--- START Material provided ---
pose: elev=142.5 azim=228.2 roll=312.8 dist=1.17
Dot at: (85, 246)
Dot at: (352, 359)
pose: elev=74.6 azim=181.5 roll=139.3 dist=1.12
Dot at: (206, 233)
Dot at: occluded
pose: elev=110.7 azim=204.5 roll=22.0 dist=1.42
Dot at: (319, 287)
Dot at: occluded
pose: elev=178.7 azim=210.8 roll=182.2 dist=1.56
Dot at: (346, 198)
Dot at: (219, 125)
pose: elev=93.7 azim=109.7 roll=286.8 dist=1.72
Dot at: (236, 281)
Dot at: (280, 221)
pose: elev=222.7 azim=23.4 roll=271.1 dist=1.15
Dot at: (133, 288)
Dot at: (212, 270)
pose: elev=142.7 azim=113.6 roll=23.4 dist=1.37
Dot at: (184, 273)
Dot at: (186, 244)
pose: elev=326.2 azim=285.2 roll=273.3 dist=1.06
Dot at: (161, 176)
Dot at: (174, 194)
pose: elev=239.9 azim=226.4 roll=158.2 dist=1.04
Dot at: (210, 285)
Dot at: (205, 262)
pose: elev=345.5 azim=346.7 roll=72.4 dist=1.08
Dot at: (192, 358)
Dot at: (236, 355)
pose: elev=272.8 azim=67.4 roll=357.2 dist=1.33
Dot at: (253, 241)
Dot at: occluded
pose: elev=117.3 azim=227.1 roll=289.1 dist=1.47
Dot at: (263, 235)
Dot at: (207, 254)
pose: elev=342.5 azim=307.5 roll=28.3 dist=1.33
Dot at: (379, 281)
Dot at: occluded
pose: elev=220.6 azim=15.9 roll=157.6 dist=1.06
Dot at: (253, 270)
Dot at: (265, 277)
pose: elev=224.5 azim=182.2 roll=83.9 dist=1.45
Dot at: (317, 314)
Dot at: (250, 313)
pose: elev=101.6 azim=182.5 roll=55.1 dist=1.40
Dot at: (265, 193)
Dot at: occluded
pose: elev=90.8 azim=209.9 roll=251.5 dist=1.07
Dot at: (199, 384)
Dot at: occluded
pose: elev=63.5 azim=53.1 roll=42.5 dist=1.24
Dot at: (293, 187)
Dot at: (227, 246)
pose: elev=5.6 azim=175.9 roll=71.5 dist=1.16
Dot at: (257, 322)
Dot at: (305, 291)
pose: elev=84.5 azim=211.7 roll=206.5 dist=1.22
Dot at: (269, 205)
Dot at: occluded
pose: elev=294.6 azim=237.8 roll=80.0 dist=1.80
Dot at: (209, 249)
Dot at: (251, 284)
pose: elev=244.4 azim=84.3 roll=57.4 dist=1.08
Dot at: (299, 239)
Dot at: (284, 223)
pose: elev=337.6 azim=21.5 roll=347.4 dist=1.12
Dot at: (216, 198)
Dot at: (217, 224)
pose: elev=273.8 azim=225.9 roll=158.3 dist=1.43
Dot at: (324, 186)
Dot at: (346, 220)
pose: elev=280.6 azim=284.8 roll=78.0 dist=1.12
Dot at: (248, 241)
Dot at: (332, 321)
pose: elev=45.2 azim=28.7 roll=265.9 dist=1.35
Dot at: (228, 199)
--- END Material provided ---
What is asked. Please print the stretch from the first of the rows above through the line containing "Dot at: (284, 223)", both ends included, with every character unchanged.

Task output.
pose: elev=142.5 azim=228.2 roll=312.8 dist=1.17
Dot at: (85, 246)
Dot at: (352, 359)
pose: elev=74.6 azim=181.5 roll=139.3 dist=1.12
Dot at: (206, 233)
Dot at: occluded
pose: elev=110.7 azim=204.5 roll=22.0 dist=1.42
Dot at: (319, 287)
Dot at: occluded
pose: elev=178.7 azim=210.8 roll=182.2 dist=1.56
Dot at: (346, 198)
Dot at: (219, 125)
pose: elev=93.7 azim=109.7 roll=286.8 dist=1.72
Dot at: (236, 281)
Dot at: (280, 221)
pose: elev=222.7 azim=23.4 roll=271.1 dist=1.15
Dot at: (133, 288)
Dot at: (212, 270)
pose: elev=142.7 azim=113.6 roll=23.4 dist=1.37
Dot at: (184, 273)
Dot at: (186, 244)
pose: elev=326.2 azim=285.2 roll=273.3 dist=1.06
Dot at: (161, 176)
Dot at: (174, 194)
pose: elev=239.9 azim=226.4 roll=158.2 dist=1.04
Dot at: (210, 285)
Dot at: (205, 262)
pose: elev=345.5 azim=346.7 roll=72.4 dist=1.08
Dot at: (192, 358)
Dot at: (236, 355)
pose: elev=272.8 azim=67.4 roll=357.2 dist=1.33
Dot at: (253, 241)
Dot at: occluded
pose: elev=117.3 azim=227.1 roll=289.1 dist=1.47
Dot at: (263, 235)
Dot at: (207, 254)
pose: elev=342.5 azim=307.5 roll=28.3 dist=1.33
Dot at: (379, 281)
Dot at: occluded
pose: elev=220.6 azim=15.9 roll=157.6 dist=1.06
Dot at: (253, 270)
Dot at: (265, 277)
pose: elev=224.5 azim=182.2 roll=83.9 dist=1.45
Dot at: (317, 314)
Dot at: (250, 313)
pose: elev=101.6 azim=182.5 roll=55.1 dist=1.40
Dot at: (265, 193)
Dot at: occluded
pose: elev=90.8 azim=209.9 roll=251.5 dist=1.07
Dot at: (199, 384)
Dot at: occluded
pose: elev=63.5 azim=53.1 roll=42.5 dist=1.24
Dot at: (293, 187)
Dot at: (227, 246)
pose: elev=5.6 azim=175.9 roll=71.5 dist=1.16
Dot at: (257, 322)
Dot at: (305, 291)
pose: elev=84.5 azim=211.7 roll=206.5 dist=1.22
Dot at: (269, 205)
Dot at: occluded
pose: elev=294.6 azim=237.8 roll=80.0 dist=1.80
Dot at: (209, 249)
Dot at: (251, 284)
pose: elev=244.4 azim=84.3 roll=57.4 dist=1.08
Dot at: (299, 239)
Dot at: (284, 223)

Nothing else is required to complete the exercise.